After that I didn’t look at the books again until last year. Having loved the films, and re-watched them many times, I fancied tackling the novel itself, interested to see how much I remembered and whether it would still deliver the open-mouthed gosh-wow wonder of all those decades ago.
It didn’t. A few things struck me - firstly I’d forgotten how sad it was. The overall theme of melancholy and decline struck me far more than when I’d read it as a teenager. Maybe that was the effect of age. The other thing I found hard to take was Tolkien’s social conservatism and donnish snobbery. Having characters who talk like pantomime cockneys (e.g ‘Lawks!’ and ‘if I may make so bold’), struck me as lazy and, on occasion, quite bizarre. Having gone to so much trouble weaving an astonishing world far richer in lore than any other fantasy writer it seemed a strange lapse.
The Hobbits themselves, and Sam in particular, I found intensely irritating when they spoke and behaved like country bumpkins whose primary virtue often seemed to be knowing their place in the face of their social betters.

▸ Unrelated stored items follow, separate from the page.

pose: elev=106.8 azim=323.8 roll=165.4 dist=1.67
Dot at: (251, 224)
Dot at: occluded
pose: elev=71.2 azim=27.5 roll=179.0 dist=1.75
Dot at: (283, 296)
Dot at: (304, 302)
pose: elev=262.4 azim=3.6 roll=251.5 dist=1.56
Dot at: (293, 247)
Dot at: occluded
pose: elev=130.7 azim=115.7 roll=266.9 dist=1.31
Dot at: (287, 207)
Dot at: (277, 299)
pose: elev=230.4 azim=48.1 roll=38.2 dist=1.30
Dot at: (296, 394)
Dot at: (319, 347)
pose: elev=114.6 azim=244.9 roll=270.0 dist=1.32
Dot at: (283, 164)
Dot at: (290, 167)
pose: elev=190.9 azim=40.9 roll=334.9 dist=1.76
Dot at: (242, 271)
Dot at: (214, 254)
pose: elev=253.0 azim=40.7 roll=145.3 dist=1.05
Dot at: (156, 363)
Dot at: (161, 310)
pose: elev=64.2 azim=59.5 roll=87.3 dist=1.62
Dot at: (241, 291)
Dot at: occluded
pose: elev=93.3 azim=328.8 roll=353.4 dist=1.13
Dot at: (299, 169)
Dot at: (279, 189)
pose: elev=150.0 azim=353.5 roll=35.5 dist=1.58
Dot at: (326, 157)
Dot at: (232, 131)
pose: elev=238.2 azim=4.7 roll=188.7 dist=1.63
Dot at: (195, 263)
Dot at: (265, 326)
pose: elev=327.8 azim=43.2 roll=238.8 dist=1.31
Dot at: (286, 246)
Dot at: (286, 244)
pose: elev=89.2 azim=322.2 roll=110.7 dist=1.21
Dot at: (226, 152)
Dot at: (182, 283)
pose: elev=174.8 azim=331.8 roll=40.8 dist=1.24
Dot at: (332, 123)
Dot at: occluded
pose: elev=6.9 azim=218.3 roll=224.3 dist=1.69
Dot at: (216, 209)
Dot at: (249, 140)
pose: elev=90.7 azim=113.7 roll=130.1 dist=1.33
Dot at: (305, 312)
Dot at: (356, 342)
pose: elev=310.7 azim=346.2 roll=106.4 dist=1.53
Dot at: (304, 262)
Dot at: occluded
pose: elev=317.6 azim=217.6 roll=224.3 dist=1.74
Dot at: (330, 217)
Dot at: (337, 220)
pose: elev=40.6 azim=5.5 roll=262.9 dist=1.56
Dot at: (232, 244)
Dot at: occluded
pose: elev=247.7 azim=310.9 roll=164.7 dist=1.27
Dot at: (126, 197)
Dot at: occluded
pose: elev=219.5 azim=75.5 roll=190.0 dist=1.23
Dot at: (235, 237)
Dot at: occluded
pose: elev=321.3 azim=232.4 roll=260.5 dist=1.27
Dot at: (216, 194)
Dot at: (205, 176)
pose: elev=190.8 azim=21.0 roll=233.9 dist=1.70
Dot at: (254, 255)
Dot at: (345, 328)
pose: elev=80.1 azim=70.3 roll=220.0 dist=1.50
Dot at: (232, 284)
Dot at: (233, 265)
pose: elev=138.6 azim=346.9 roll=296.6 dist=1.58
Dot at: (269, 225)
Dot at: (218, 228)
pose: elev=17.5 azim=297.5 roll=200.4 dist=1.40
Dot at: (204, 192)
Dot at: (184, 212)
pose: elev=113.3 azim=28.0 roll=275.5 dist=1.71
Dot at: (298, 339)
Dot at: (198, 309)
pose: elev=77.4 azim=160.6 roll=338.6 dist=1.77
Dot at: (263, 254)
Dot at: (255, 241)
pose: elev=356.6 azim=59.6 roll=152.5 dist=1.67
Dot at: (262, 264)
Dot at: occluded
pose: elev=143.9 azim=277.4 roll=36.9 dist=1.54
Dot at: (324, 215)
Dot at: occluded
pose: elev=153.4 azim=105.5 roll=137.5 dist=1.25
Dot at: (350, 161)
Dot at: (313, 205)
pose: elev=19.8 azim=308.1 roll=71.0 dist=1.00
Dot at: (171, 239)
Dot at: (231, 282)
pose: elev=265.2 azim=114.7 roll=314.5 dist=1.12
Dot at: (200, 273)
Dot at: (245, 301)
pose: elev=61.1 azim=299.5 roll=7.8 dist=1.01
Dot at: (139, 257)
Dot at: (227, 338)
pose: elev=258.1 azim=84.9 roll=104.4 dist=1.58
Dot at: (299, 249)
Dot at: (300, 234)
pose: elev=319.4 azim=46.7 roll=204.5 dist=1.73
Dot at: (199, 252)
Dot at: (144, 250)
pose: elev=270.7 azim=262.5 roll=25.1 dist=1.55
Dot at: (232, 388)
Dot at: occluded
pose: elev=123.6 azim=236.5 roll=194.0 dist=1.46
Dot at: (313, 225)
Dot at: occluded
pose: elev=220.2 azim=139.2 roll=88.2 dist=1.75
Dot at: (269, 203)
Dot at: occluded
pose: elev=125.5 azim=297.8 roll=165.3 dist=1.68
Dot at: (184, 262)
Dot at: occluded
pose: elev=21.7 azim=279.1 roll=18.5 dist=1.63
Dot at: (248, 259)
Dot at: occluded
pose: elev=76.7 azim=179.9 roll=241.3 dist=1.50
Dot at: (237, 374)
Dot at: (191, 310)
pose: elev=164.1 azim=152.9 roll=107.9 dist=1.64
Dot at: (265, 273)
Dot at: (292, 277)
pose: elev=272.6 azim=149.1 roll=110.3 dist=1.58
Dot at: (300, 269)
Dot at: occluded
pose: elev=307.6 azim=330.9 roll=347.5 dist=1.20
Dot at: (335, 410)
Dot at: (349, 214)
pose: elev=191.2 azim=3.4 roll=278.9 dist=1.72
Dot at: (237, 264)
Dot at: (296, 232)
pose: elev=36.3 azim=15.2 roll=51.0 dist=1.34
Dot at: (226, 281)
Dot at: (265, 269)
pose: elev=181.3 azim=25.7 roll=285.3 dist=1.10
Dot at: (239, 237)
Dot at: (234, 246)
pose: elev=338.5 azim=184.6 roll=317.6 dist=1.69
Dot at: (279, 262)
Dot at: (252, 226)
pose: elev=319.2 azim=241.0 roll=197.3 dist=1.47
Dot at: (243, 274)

Their adventures often felt like episodes from an Enid Blyton story - peril interspersed with slap up feasts by way of compensation (not quite ham sandwiches and lashings of ginger beer but not far off). By the time Aragorn started going around healing people by laying on hands in true kingly fashion my patience was shot. The films had removed so much of this archaic paternalism and snobbery, and in doing so improved the original to my mind. It was a bit of a wrench to encounter it in the books.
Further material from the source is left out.